::: Records provided :::

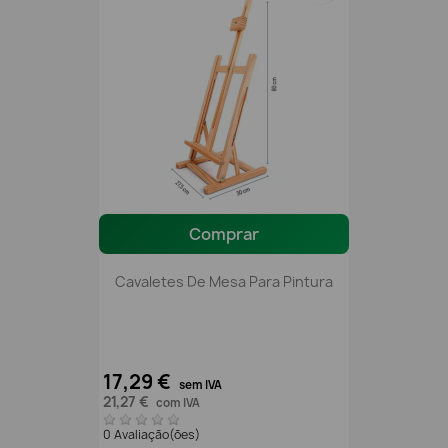
Comprar
Cavaletes De Mesa Para Pintura
17,29 €
sem IVA
21,27 €
com IVA
0 Avaliação(ões)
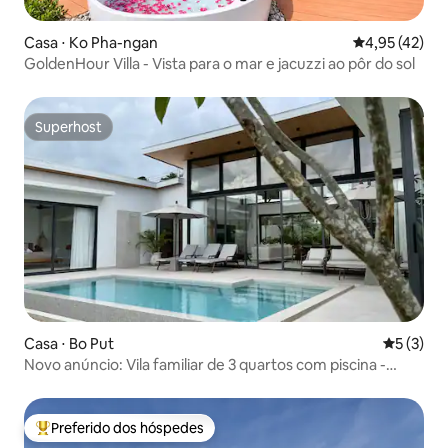
Casa ⋅ Ko Pha-ngan
4,95 de uma a
4,95 (42)
GoldenHour Villa - Vista para o mar e jacuzzi ao pôr do sol
Superhost
Superhost
Casa ⋅ Bo Put
5 de uma 
5 (3)
Novo anúncio: Vila familiar de 3 quartos com piscina -
Central Samui
Preferido dos hóspedes
Entre os melhores preferidos dos hóspedes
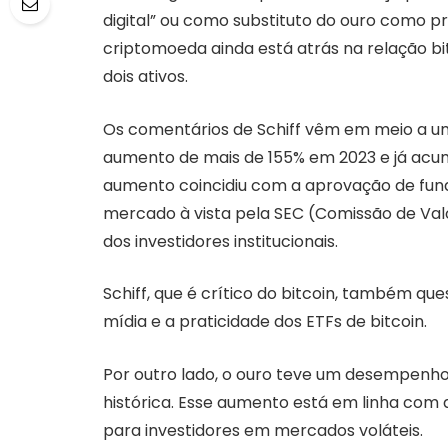
digital” ou como substituto do ouro como pr
criptomoeda ainda está atrás na relação 
dois ativos.
Os comentários de Schiff vêm em meio a um
aumento de mais de 155% em 2023 e já acu
aumento coincidiu com a aprovação de fund
mercado à vista pela SEC (Comissão de Valor
dos investidores institucionais.
Schiff, que é crítico do bitcoin, também q
mídia e a praticidade dos ETFs de bitcoin.
Por outro lado, o ouro teve um desempenho
histórica. Esse aumento está em linha com
para investidores em mercados voláteis.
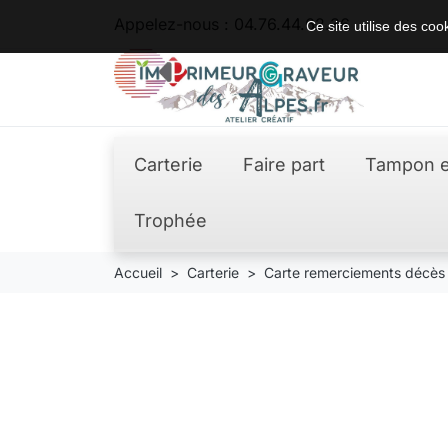
Appelez-nous :
04.76.44.62.36
Ce site utilise des co
Carterie
Faire part
Tampon e
Trophée
Accueil
Carterie
Carte remerciements décès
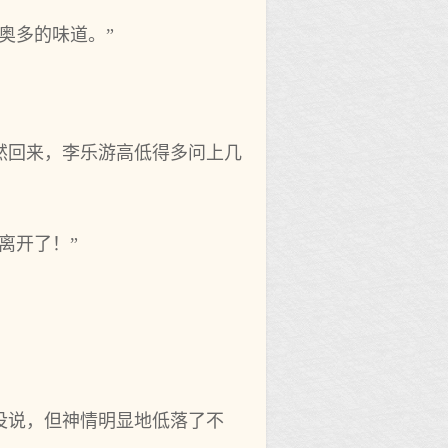
‌奥多的味道。”
然回来，李乐游高低得多问上几
离开了！”
没说，但神情明显地‌低落了不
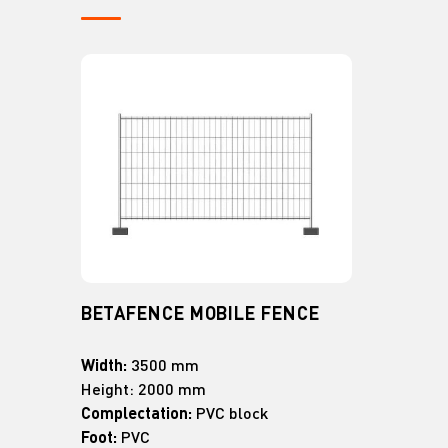
BETAFENCE MOBILE FENCE
Width:
3500 mm
Height: 2000 mm
Complectation:
PVC block
Foot:
PVC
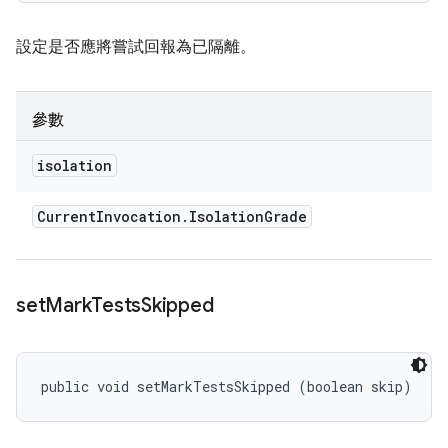
設定是否應將嘗試回報為已隔離。
參數
isolation
Current
Invocation
.
Isolation
Grade
set
Mark
Tests
Skipped
public void setMarkTestsSkipped (boolean skip)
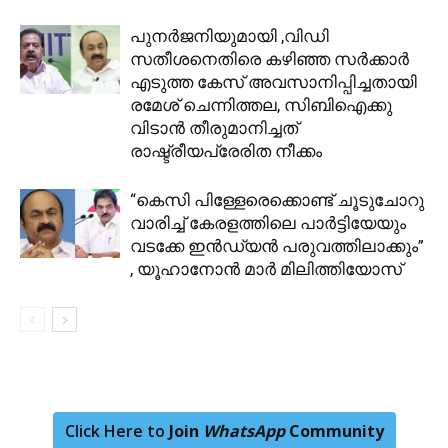
പുനര്‍ജനിയുമായി ,വിഡി
സതീശനെതിരെ കഴിഞ്ഞ സര്‍ക്കാര്‍
എടുത്ത കേസ് അവസാനിപ്പിച്ചതായി
രമേശ് ചെന്നിത്തല, സിബിഐക്കു
വിടാന്‍ തീരുമാനിച്ചത്
രാഷ്ട്രീയപ്രേരിത നീക്കം
“കെസി പിള്ളേരെക്കൊണ്ട് ചൂടുചോറു
വാരിച്ച് കേരളത്തിലെ പാർട്ടിയേയും
വടക്കേ ഇൻഡ്യൻ പരുവത്തിലാക്കും”
, യൂഹാനോൻ മാർ മിലിത്തിയോസ്
Click Here to
Join
WhatsApp
Community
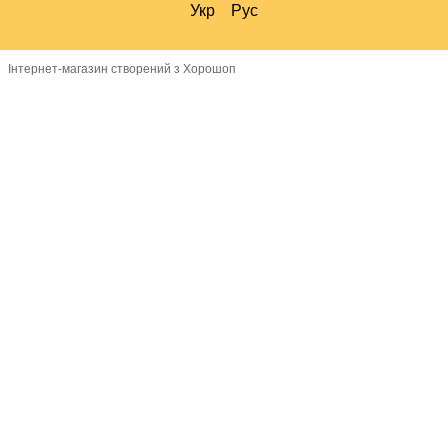
Укр
Рус
Інтернет-магазин створений з Хорошоп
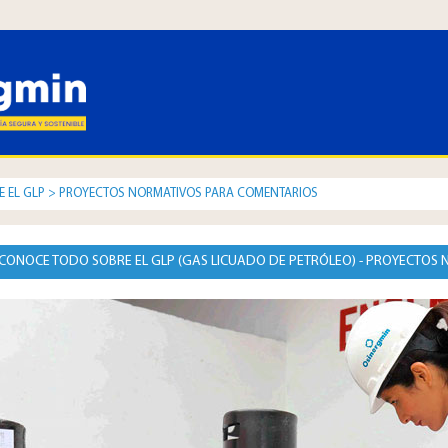
 EL GLP
>
PROYECTOS NORMATIVOS PARA COMENTARIOS
CONOCE TODO SOBRE EL GLP (GAS LICUADO DE PETRÓLEO) - PROYECTOS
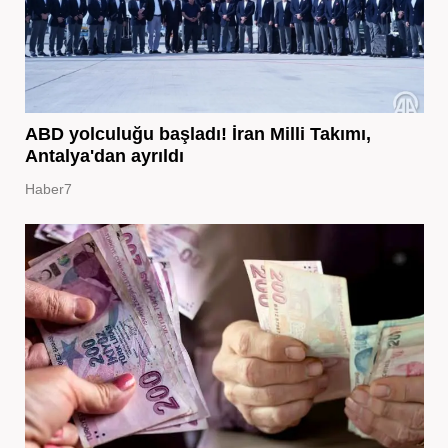
ABD yolculuğu başladı! İran Milli Takımı,
Antalya'dan ayrıldı
Haber7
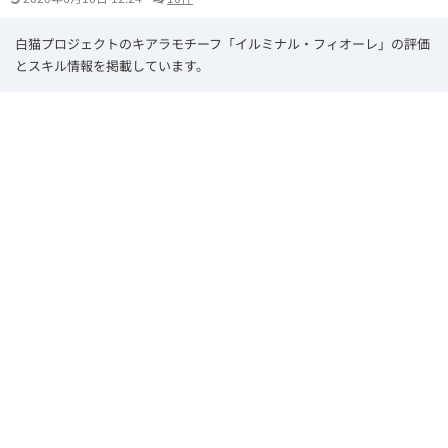
白猫プロジェクトのキアラモチーフ「イルミナル・フィオーレ」の評価
とスキル情報を掲載しています。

:::

■ Task item ■
Please give back exactly the lines from the first line of the records above through the line containing "aumento de mais de 155% em 2023 e já acu", only those and both included, with the pictures removed.

■ Written solution ■
Comprar
Cavaletes De Mesa Para Pintura
17,29 €
sem IVA
21,27 €
com IVA
0 Avaliação(ões)
Casa ⋅ Ko Pha-ngan
4,95 de uma a
4,95 (42)
GoldenHour Villa - Vista para o mar e jacuzzi ao pôr do sol
Superhost
Superhost
Casa ⋅ Bo Put
5 de uma 
5 (3)
Novo anúncio: Vila familiar de 3 quartos com piscina -
Central Samui
Preferido dos hóspedes
Entre os melhores preferidos dos hóspedes
digital” ou como substituto do ouro como pr
criptomoeda ainda está atrás na relação 
dois ativos.
Os comentários de Schiff vêm em meio a um
aumento de mais de 155% em 2023 e já acu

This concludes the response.